In the seven years since base editing was first reported, researchers have developed methods to reduce the unnecessary DNA changes it produces and to reduce the size of its components so that they can enter cells more easily. Base editing therapy has been used in early clinical trials, including the treatment of high cholesterol and a type of leukemia. But the extraordinary precision of this technology comes at the cost of lack of flexibility: it can only be used to alter certain DNA sequences and cannot insert DNA blocks into the genome.

Leading editor

In 2019, a new CRISPR system called “Prime editing” is expected to address these limitations. Lead editing can alter individual DNA bases, but it can also insert or delete a small segment of DNA at the target site. It is more flexible than base editing because it can target and correct almost any position in the genome.

But it is also more complex. Carlon said, “There is a lot of versatility, but it makes its work a bit challenging.”

Since 2019, researchers have improved the efficiency of initial editing by designing better enzymes, while other enhanced functions can prevent the intervention and introduction of errors in the natural DNA repair mechanism of cells.

Next year, Prime Medicine plans to seek permission from the US Food and Drug Administration (FDA) to launch a clinical trial of gene editing therapy for chronic granulomatosis (a genetic immune disease).

At the same time, researchers are driving the development of this technology and designing methods to insert increasingly large DNA fragments into target sites in the genome. Omar Abudayyeh, a biological engineer at the Massachusetts Institute of Technology in Cambridge, said that this opens the door to replacing entire genes, making it easier to develop a treatment for genetic diseases such as cystic fibrosis, which may be caused by many different mutations within a gene.
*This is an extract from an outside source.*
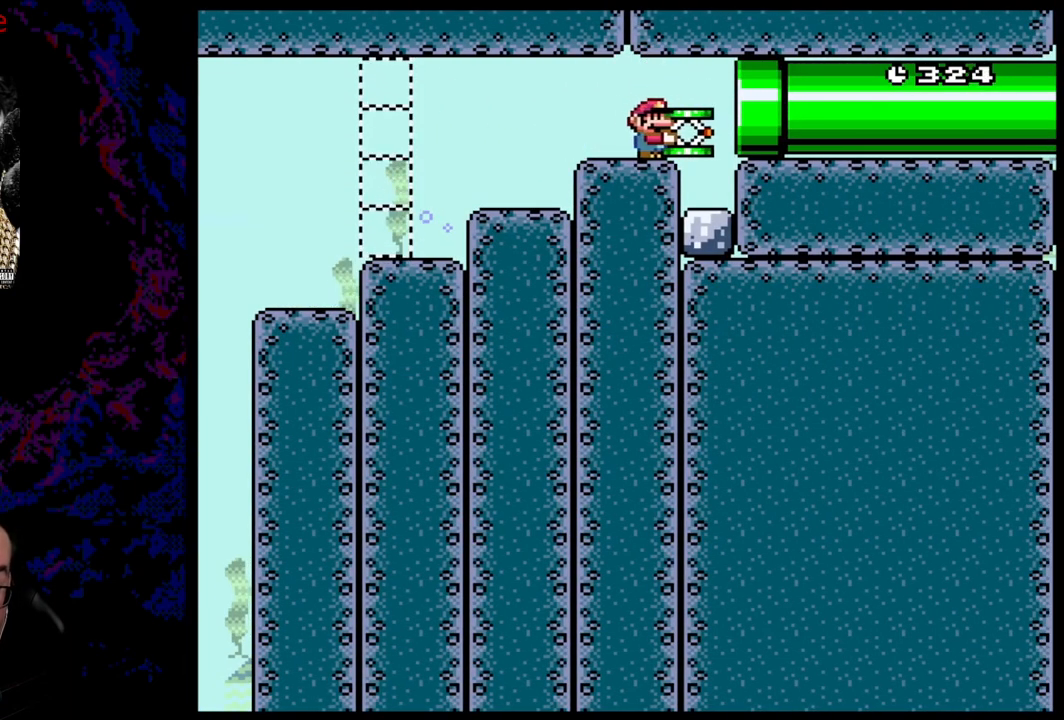
{"buttons": ["Y", "DPAD_DOWN", "DPAD_RIGHT"], "events": [[300, "DPAD_LEFT", "down"], [433, "DPAD_LEFT", "up"], [467, "DPAD_RIGHT", "down"]]}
Instead of designing treatment methods to correct each mutation, perhaps one day a defective gene copy can be replaced with a new gene.

He said, “In this way, you have a medication that is suitable for every patient of this disease. Everyone is doing it in different ways.”

Epigenomic editing

In addition to altering the sequence of genes themselves, the CRISPR system can also alter gene expression by altering the epigenome, including a series of chemical modifications to DNA that can affect gene activity.
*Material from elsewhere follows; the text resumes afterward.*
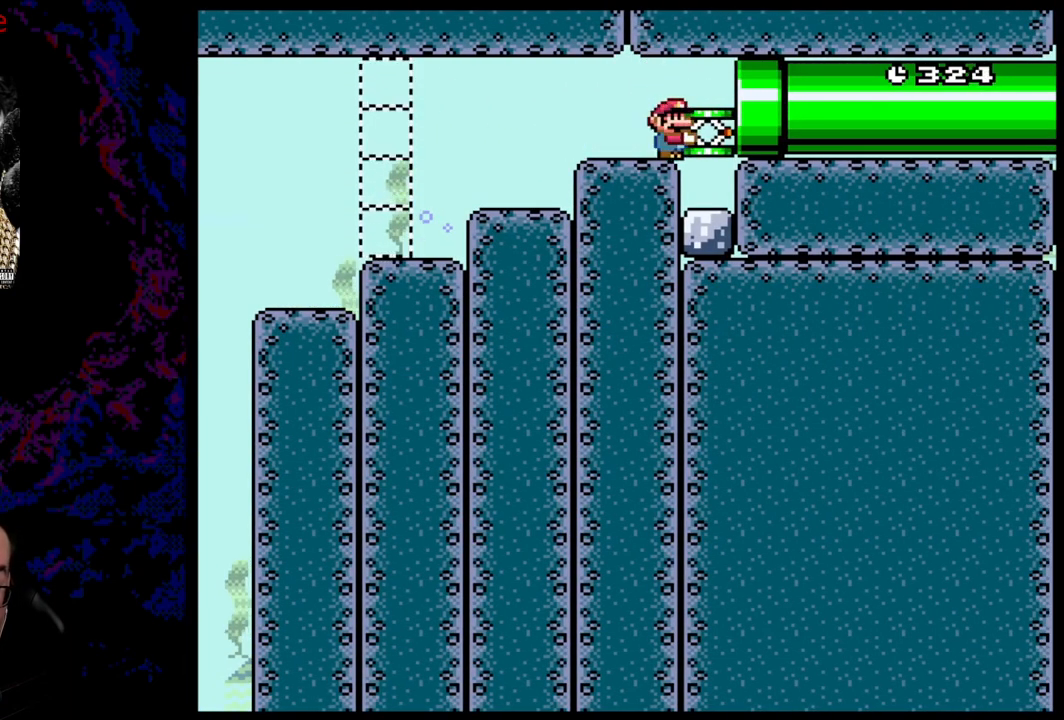
{"buttons": ["Y", "DPAD_DOWN"], "events": [[67, "DPAD_RIGHT", "up"], [117, "DPAD_LEFT", "down"], [283, "DPAD_LEFT", "up"], [317, "DPAD_RIGHT", "down"], [417, "DPAD_RIGHT", "up"]]}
The technology for epigenomes is not developing as quickly as base editing technology. Derek Jantz, Chief Scientific Officer of Tune Therapeutics in Durham, North Carolina, said that this is partly because scientists believe that epigenomic editing is erased during cell division. “This is a common misunderstanding,” he said. “But epigenetics is very persistent.”

In May of this year, Tune’s scientists submitted data showing that they can turn off a gene called PCSK9 in non-human primates, which is responsible for regulating cholesterol, without changing the base of DNA itself. On the contrary, they used a method of adding a chemical label called methyl to DNA, which can regulate gene activity. Jantz said that this impact lasted for at least 11 months.

Compared to some RNA based drugs, the long-term effects of epigenome editing may have advantages, and these drugs must be re taken every few weeks or months. Jantz said that the fact that this treatment does not involve altering DNA alleviates regulatory concerns about the safety of CRISPR-Cas9 treatment.

Lei Stanley Qi, a synthetic biologist at Stanford University in California, said that this discovery is also an example that further understanding of the epigenome can drive these treatments forward and address diseases that other forms of CRISPR editing cannot solve. For example, Tune hopes to use epigenome editing to treat hepatitis B virus infection by silencing viral DNA that lurks in cells, even after antiviral therapy.

“Although these applications differ significantly from the CRISPR-Cas9 editing used in the first approved CRISPR drug, regulatory approval helps to make CRISPR based editing a viable method for treating diseases,” Qi said. Conversely, this may enhance people’s interest in epigenome editing. He said, “Getting approval is a big deal. After that, I think we will enter the fast lane.”